Work instruction
Restate the records so that not a single word differs.
** Opening Recorded data block **
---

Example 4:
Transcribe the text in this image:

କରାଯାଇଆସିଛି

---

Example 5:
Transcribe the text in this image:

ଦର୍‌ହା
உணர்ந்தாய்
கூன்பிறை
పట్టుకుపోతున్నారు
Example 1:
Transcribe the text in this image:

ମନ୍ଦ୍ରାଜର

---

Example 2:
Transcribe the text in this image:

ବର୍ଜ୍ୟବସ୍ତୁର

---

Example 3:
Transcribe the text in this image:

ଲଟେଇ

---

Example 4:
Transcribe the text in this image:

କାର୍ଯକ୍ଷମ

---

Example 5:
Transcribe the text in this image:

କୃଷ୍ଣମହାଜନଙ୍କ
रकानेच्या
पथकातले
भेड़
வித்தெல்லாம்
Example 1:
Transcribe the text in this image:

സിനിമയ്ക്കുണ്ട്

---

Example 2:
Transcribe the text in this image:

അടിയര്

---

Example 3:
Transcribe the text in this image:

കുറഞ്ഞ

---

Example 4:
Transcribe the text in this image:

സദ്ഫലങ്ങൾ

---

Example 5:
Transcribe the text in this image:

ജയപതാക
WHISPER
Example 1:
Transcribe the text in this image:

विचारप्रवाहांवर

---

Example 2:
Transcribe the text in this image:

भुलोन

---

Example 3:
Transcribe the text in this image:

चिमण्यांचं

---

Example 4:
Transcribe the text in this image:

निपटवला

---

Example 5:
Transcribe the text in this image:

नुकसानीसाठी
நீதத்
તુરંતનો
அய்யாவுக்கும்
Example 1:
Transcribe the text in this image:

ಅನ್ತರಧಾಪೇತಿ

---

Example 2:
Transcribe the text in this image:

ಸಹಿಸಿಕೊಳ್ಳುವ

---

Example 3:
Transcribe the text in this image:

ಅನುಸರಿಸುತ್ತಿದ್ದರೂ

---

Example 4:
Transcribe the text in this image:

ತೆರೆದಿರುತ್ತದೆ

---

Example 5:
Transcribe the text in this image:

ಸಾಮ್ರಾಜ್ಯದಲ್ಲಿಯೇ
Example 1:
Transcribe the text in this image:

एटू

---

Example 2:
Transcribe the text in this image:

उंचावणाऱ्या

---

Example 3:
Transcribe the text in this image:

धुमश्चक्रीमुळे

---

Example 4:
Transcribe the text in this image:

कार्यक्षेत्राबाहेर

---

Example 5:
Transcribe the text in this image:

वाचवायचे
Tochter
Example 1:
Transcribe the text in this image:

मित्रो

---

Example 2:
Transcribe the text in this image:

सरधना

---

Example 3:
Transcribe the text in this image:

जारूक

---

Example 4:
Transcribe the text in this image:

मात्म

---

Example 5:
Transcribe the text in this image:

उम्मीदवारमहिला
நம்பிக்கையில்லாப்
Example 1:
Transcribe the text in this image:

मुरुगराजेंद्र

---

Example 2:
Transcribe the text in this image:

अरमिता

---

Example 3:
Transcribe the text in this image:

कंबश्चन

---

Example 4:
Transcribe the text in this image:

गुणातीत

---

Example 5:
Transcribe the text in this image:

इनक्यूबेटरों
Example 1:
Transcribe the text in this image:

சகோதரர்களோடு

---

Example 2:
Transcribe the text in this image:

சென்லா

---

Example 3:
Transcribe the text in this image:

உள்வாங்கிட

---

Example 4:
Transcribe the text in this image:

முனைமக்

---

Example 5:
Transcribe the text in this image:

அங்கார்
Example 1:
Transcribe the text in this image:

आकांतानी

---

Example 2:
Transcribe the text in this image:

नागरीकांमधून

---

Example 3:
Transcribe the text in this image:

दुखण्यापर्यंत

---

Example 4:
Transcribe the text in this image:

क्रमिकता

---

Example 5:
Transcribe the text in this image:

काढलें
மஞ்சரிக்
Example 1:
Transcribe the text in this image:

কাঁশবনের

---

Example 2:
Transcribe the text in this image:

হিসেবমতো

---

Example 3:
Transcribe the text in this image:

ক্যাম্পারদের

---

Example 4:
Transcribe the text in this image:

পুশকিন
** Closing Recorded data block **
Output of the task
---

Example 4:
Transcribe the text in this image:

କରାଯାଇଆସିଛି

---

Example 5:
Transcribe the text in this image:

ଦର୍‌ହା
உணர்ந்தாய்
கூன்பிறை
పట్టుకుపోతున్నారు
Example 1:
Transcribe the text in this image:

ମନ୍ଦ୍ରାଜର

---

Example 2:
Transcribe the text in this image:

ବର୍ଜ୍ୟବସ୍ତୁର

---

Example 3:
Transcribe the text in this image:

ଲଟେଇ

---

Example 4:
Transcribe the text in this image:

କାର୍ଯକ୍ଷମ

---

Example 5:
Transcribe the text in this image:

କୃଷ୍ଣମହାଜନଙ୍କ
रकानेच्या
पथकातले
भेड़
வித்தெல்லாம்
Example 1:
Transcribe the text in this image:

സിനിമയ്ക്കുണ്ട്

---

Example 2:
Transcribe the text in this image:

അടിയര്

---

Example 3:
Transcribe the text in this image:

കുറഞ്ഞ

---

Example 4:
Transcribe the text in this image:

സദ്ഫലങ്ങൾ

---

Example 5:
Transcribe the text in this image:

ജയപതാക
WHISPER
Example 1:
Transcribe the text in this image:

विचारप्रवाहांवर

---

Example 2:
Transcribe the text in this image:

भुलोन

---

Example 3:
Transcribe the text in this image:

चिमण्यांचं

---

Example 4:
Transcribe the text in this image:

निपटवला

---

Example 5:
Transcribe the text in this image:

नुकसानीसाठी
நீதத்
તુરંતનો
அய்யாவுக்கும்
Example 1:
Transcribe the text in this image:

ಅನ್ತರಧಾಪೇತಿ

---

Example 2:
Transcribe the text in this image:

ಸಹಿಸಿಕೊಳ್ಳುವ

---

Example 3:
Transcribe the text in this image:

ಅನುಸರಿಸುತ್ತಿದ್ದರೂ

---

Example 4:
Transcribe the text in this image:

ತೆರೆದಿರುತ್ತದೆ

---

Example 5:
Transcribe the text in this image:

ಸಾಮ್ರಾಜ್ಯದಲ್ಲಿಯೇ
Example 1:
Transcribe the text in this image:

एटू

---

Example 2:
Transcribe the text in this image:

उंचावणाऱ्या

---

Example 3:
Transcribe the text in this image:

धुमश्चक्रीमुळे

---

Example 4:
Transcribe the text in this image:

कार्यक्षेत्राबाहेर

---

Example 5:
Transcribe the text in this image:

वाचवायचे
Tochter
Example 1:
Transcribe the text in this image:

मित्रो

---

Example 2:
Transcribe the text in this image:

सरधना

---

Example 3:
Transcribe the text in this image:

जारूक

---

Example 4:
Transcribe the text in this image:

मात्म

---

Example 5:
Transcribe the text in this image:

उम्मीदवारमहिला
நம்பிக்கையில்லாப்
Example 1:
Transcribe the text in this image:

मुरुगराजेंद्र

---

Example 2:
Transcribe the text in this image:

अरमिता

---

Example 3:
Transcribe the text in this image:

कंबश्चन

---

Example 4:
Transcribe the text in this image:

गुणातीत

---

Example 5:
Transcribe the text in this image:

इनक्यूबेटरों
Example 1:
Transcribe the text in this image:

சகோதரர்களோடு

---

Example 2:
Transcribe the text in this image:

சென்லா

---

Example 3:
Transcribe the text in this image:

உள்வாங்கிட

---

Example 4:
Transcribe the text in this image:

முனைமக்

---

Example 5:
Transcribe the text in this image:

அங்கார்
Example 1:
Transcribe the text in this image:

आकांतानी

---

Example 2:
Transcribe the text in this image:

नागरीकांमधून

---

Example 3:
Transcribe the text in this image:

दुखण्यापर्यंत

---

Example 4:
Transcribe the text in this image:

क्रमिकता

---

Example 5:
Transcribe the text in this image:

काढलें
மஞ்சரிக்
Example 1:
Transcribe the text in this image:

কাঁশবনের

---

Example 2:
Transcribe the text in this image:

হিসেবমতো

---

Example 3:
Transcribe the text in this image:

ক্যাম্পারদের

---

Example 4:
Transcribe the text in this image:

পুশকিন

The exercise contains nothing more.